■ **Data records**:
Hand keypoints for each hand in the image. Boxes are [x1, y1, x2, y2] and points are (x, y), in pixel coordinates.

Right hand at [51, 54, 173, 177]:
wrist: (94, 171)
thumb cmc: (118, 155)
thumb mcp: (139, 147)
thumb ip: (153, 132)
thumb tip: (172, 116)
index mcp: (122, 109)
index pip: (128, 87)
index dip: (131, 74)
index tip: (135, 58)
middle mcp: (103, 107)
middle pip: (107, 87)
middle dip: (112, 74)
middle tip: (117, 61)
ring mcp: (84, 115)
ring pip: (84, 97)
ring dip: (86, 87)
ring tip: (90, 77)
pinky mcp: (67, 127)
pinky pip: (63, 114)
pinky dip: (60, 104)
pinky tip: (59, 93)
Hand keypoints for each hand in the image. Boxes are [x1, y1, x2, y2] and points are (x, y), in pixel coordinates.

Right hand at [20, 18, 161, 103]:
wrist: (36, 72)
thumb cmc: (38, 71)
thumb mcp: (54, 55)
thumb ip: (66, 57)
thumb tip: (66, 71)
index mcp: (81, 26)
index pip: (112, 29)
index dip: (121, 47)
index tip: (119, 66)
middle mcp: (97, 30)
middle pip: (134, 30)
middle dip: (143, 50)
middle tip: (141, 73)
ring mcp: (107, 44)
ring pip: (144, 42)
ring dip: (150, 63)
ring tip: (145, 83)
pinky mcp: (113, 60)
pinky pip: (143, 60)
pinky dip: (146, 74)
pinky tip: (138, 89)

■ **Task instructions**:
Show each line of the material that includes the word "ring".

■ **Your response**:
ring mcp: (84, 115)
ring pip: (84, 97)
ring dip: (86, 87)
ring tip: (90, 77)
ring mcp: (107, 44)
ring pip: (144, 42)
ring dip: (150, 63)
ring tip: (145, 83)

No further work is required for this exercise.